(Exercise objective): Turn the lines in the rows below into a single numbered list, leaving out any blank lines.

------------

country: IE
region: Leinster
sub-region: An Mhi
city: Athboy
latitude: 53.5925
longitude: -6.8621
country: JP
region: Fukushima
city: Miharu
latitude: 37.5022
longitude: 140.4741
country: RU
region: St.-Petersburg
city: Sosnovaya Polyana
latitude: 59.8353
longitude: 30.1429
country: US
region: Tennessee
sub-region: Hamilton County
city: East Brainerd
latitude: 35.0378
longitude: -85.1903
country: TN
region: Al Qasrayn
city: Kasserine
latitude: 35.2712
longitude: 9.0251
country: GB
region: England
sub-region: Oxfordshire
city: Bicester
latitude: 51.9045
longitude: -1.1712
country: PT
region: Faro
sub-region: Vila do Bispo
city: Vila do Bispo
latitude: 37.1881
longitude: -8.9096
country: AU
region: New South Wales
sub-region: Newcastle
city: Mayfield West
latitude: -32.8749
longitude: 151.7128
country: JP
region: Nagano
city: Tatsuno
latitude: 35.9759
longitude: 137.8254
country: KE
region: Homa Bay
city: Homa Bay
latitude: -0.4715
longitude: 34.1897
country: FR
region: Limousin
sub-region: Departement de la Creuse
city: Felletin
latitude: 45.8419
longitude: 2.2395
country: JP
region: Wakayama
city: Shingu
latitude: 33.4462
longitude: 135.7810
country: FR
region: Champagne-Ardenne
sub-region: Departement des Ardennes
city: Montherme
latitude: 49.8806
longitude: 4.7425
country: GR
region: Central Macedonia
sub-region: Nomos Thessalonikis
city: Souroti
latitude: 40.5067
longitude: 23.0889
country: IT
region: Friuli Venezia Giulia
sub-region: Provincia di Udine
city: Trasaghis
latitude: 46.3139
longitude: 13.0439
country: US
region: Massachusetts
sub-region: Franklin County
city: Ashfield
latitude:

------------

(Task solution):
1. country: IE
2. region: Leinster
3. sub-region: An Mhi
4. city: Athboy
5. latitude: 53.5925
6. longitude: -6.8621
7. country: JP
8. region: Fukushima
9. city: Miharu
10. latitude: 37.5022
11. longitude: 140.4741
12. country: RU
13. region: St.-Petersburg
14. city: Sosnovaya Polyana
15. latitude: 59.8353
16. longitude: 30.1429
17. country: US
18. region: Tennessee
19. sub-region: Hamilton County
20. city: East Brainerd
21. latitude: 35.0378
22. longitude: -85.1903
23. country: TN
24. region: Al Qasrayn
25. city: Kasserine
26. latitude: 35.2712
27. longitude: 9.0251
28. country: GB
29. region: England
30. sub-region: Oxfordshire
31. city: Bicester
32. latitude: 51.9045
33. longitude: -1.1712
34. country: PT
35. region: Faro
36. sub-region: Vila do Bispo
37. city: Vila do Bispo
38. latitude: 37.1881
39. longitude: -8.9096
40. country: AU
41. region: New South Wales
42. sub-region: Newcastle
43. city: Mayfield West
44. latitude: -32.8749
45. longitude: 151.7128
46. country: JP
47. region: Nagano
48. city: Tatsuno
49. latitude: 35.9759
50. longitude: 137.8254
51. country: KE
52. region: Homa Bay
53. city: Homa Bay
54. latitude: -0.4715
55. longitude: 34.1897
56. country: FR
57. region: Limousin
58. sub-region: Departement de la Creuse
59. city: Felletin
60. latitude: 45.8419
61. longitude: 2.2395
62. country: JP
63. region: Wakayama
64. city: Shingu
65. latitude: 33.4462
66. longitude: 135.7810
67. country: FR
68. region: Champagne-Ardenne
69. sub-region: Departement des Ardennes
70. city: Montherme
71. latitude: 49.8806
72. longitude: 4.7425
73. country: GR
74. region: Central Macedonia
75. sub-region: Nomos Thessalonikis
76. city: Souroti
77. latitude: 40.5067
78. longitude: 23.0889
79. country: IT
80. region: Friuli Venezia Giulia
81. sub-region: Provincia di Udine
82. city: Trasaghis
83. latitude: 46.3139
84. longitude: 13.0439
85. country: US
86. region: Massachusetts
87. sub-region: Franklin County
88. city: Ashfield
89. latitude:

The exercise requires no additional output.